De nuevo aquella palabra. Fanqui. Diablo extranjero.
Intentó rodearlo y seguir su camino, pero él volvió a cerrarle el paso. Tras ella, el chirrido de la carretilla cesó, y al volverse a mirar por encima del hombro vio que la mujer y el obrero estaban juntos, en medio del callejón, bañados en sombras negras, y que observaban todos sus movimientos con gesto hostil.
Una mano delgada se aferró como un alambre a su muñeca.
Lydia fue presa del pánico, y empezó a chillar. Y entonces fue como si los mismísimos demonios del infierno hubieran quedado en libertad.
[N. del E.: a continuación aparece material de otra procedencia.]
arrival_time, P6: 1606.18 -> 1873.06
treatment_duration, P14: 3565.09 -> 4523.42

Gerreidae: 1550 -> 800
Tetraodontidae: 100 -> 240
La calle se llenó de ruido, de gritos, mientras la mujer avanzaba con los pies vendados y el hombre soltaba la carretilla y se abalanzaba sobre Lydia, emitiendo un gruñido, con una hoz visible en el costado. Mientras, la presión de la mano de aquel viejo diablo no dejaba de aumentar, y cuanto más forcejeaba ella, más se hundían las uñas en su carne, como afilados dientes.
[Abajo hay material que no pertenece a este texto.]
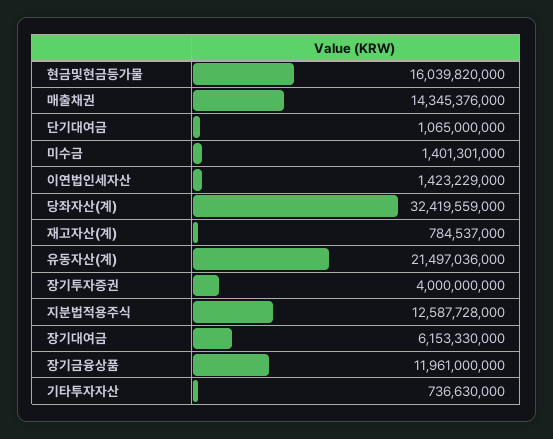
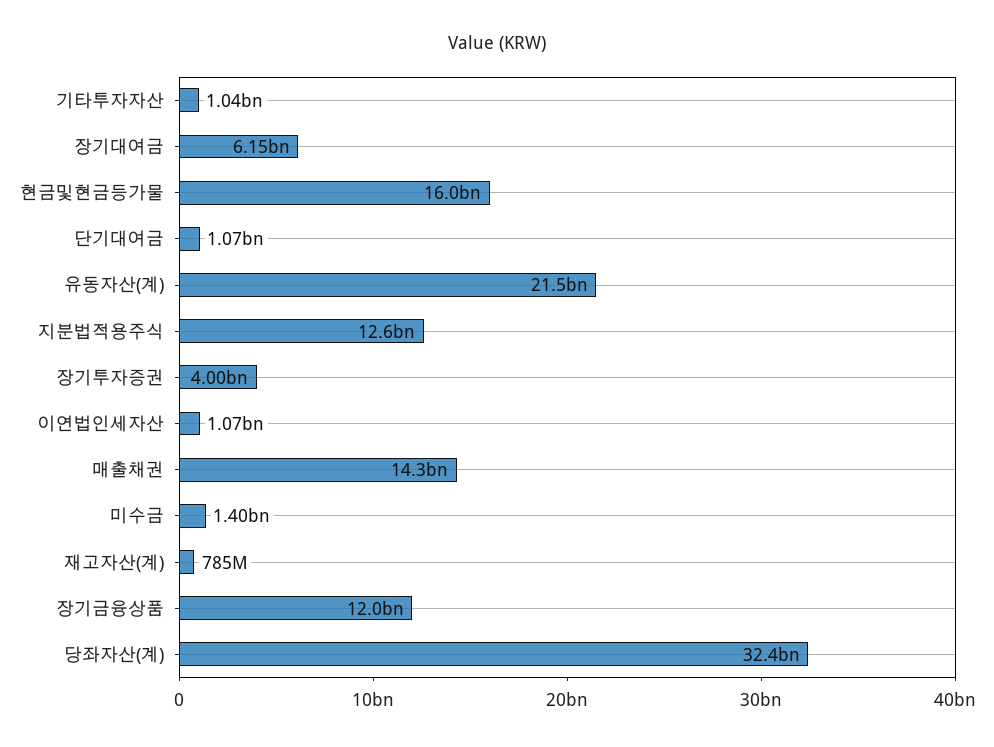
이연법인세자산: 1423229000 -> 1070000000
기타투자자산: 736630000 -> 1040000000

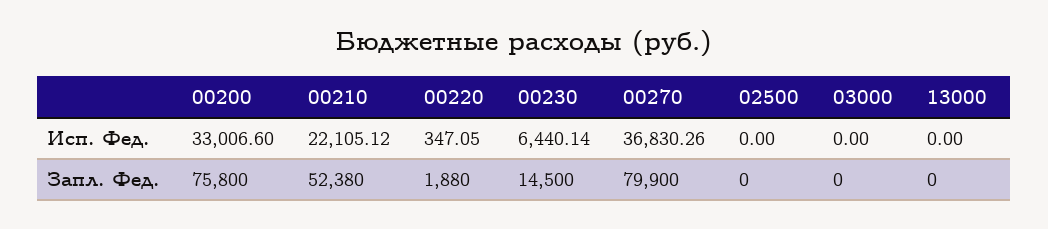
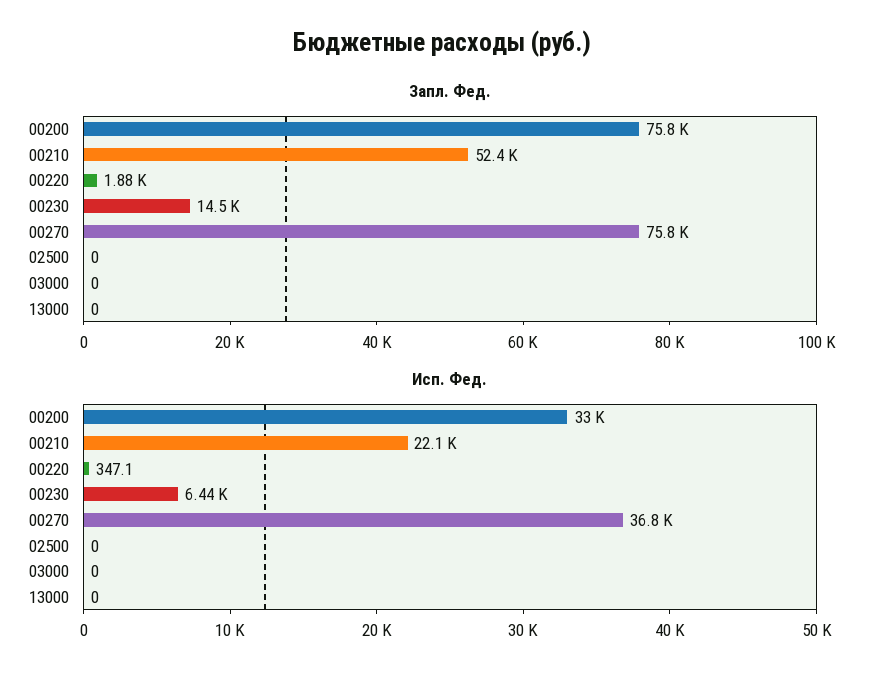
Запл. Фед., 00210: 52380 -> 52400
Запл. Фед., 00270: 79900 -> 75800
Sin mediar palabra, una cuarta persona apareció en la calle. Se trataba de un joven, no mucho mayor que Lydia, aunque bastante alto para ser chino, de cuello pálido, esbelto, y pelo corto, que llevaba una camisola de cuello en punta sobre unos pantalones holgados que se mecían al vaivén de sus movimientos. Su mirada era rápida, decidida, pero mientras estudiaba la situación su rostro se mantenía inexpresivo. Al darse cuenta de que el viejo agarraba a la joven por la muñeca sintió ira, y aquello dio a Lydia cierta esperanza. Quiso gritar, pedir ayuda, pero antes de que las palabras asomaran a sus labios, el mundo entero pareció difuminarse en un remolino de movimiento. Un pie veloz se hundió con fuerza en el pecho del viejo. Lydia oyó con nitidez el chasquido de las costillas al romperse, y su captor cayó al suelo emitiendo un chillido de dolor y arrastrándola a ella en su caída.
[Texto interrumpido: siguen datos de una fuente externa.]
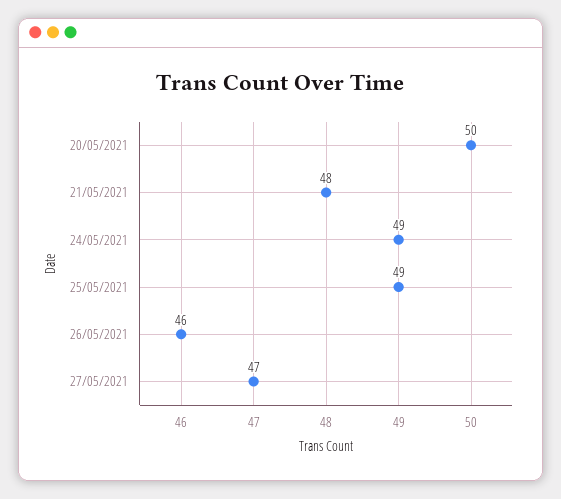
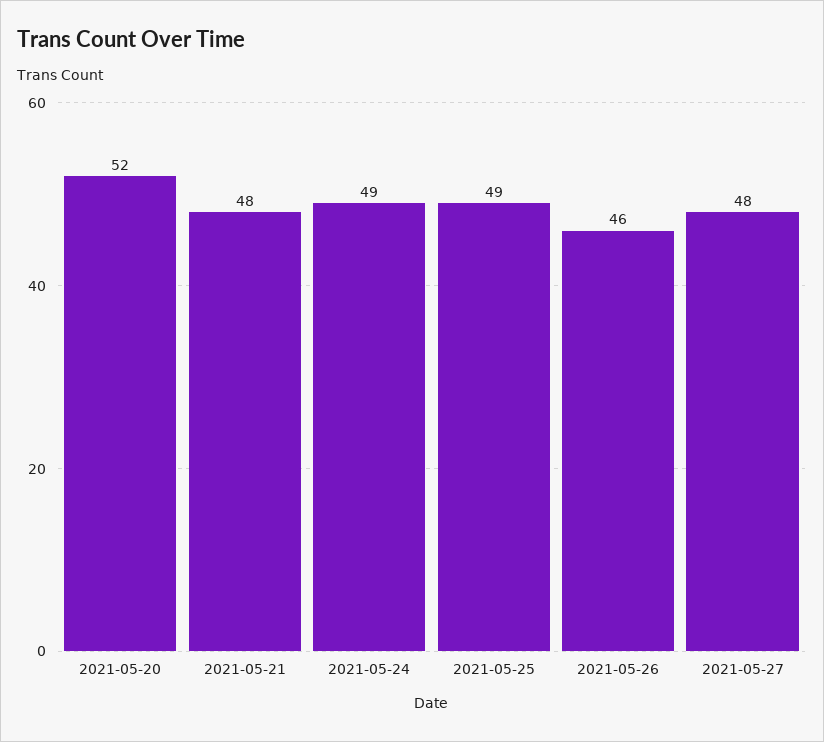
20/05/2021: 50 -> 52
27/05/2021: 47 -> 48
Lydia retrocedió a trompicones, pero logró mantener el equilibrio. En lugar de huir, permaneció inmóvil, asombrada, con los oros muy abiertos. Los movimientos del joven chino la hipnotizaban, parecía flotar en el aire y quedar suspendido en él antes de extender un brazo o una pierna con la velocidad de una cobra en posición de ataque. Le recordaba a los Ballets Rusos que madame Medinsky la había llevado a ver el año anterior en el Teatro Victoria. Aunque había oído hablar de aquellas artes marciales, nunca hasta entonces las había visto puestas en práctica. Tanta rapidez de movimientos la aturdía, pero vio que el joven se acercaba al hombre de la hoz, y una vez a su altura se echaba hacia atrás, con los hombros levantados y la mano extendida, como un pájaro a punto de levantar el vuelo. Acto seguido dobló todo el cuerpo, dio media vuelta y saltó por los aires. Alargó al brazo, y con la mano golpeó la nuca del hombre sin darle tiempo siquiera a mover la hoz. La boca pintada de la mujer china se abrió, y de ella brotó un grito de horror.
El joven se volvió para mirar a Lydia. Sus ojos eran negros, profundos, almendrados, y mientras ella los observaba, un viejo recuerdo despertó en su interior. Ya había visto aquella mirada, aquella expresión exacta de preocupación en un rostro que la observaba, en la nieve, pero había transcurrido tanto tiempo que casi la había olvidado. Estaba tan acostumbrada a defenderse sola que ver que alguien se ofrecía a luchar por ella produjo un pequeño estallido de asombro en su pecho.
– Gracias, xie xie, gracias -exclamó, con la respiración entrecortada. Él se limitó a encogerse de hombros, como indicando que no le había supuesto el menor esfuerzo; en realidad, y a pesar de lo veloz de su ataque, y del calor sofocante del callejón, no se apreciaba el menor atisbo de sudor sobre su piel.
– ¿No se ha hecho daño? -le preguntó, expresándose a la perfección en su idioma.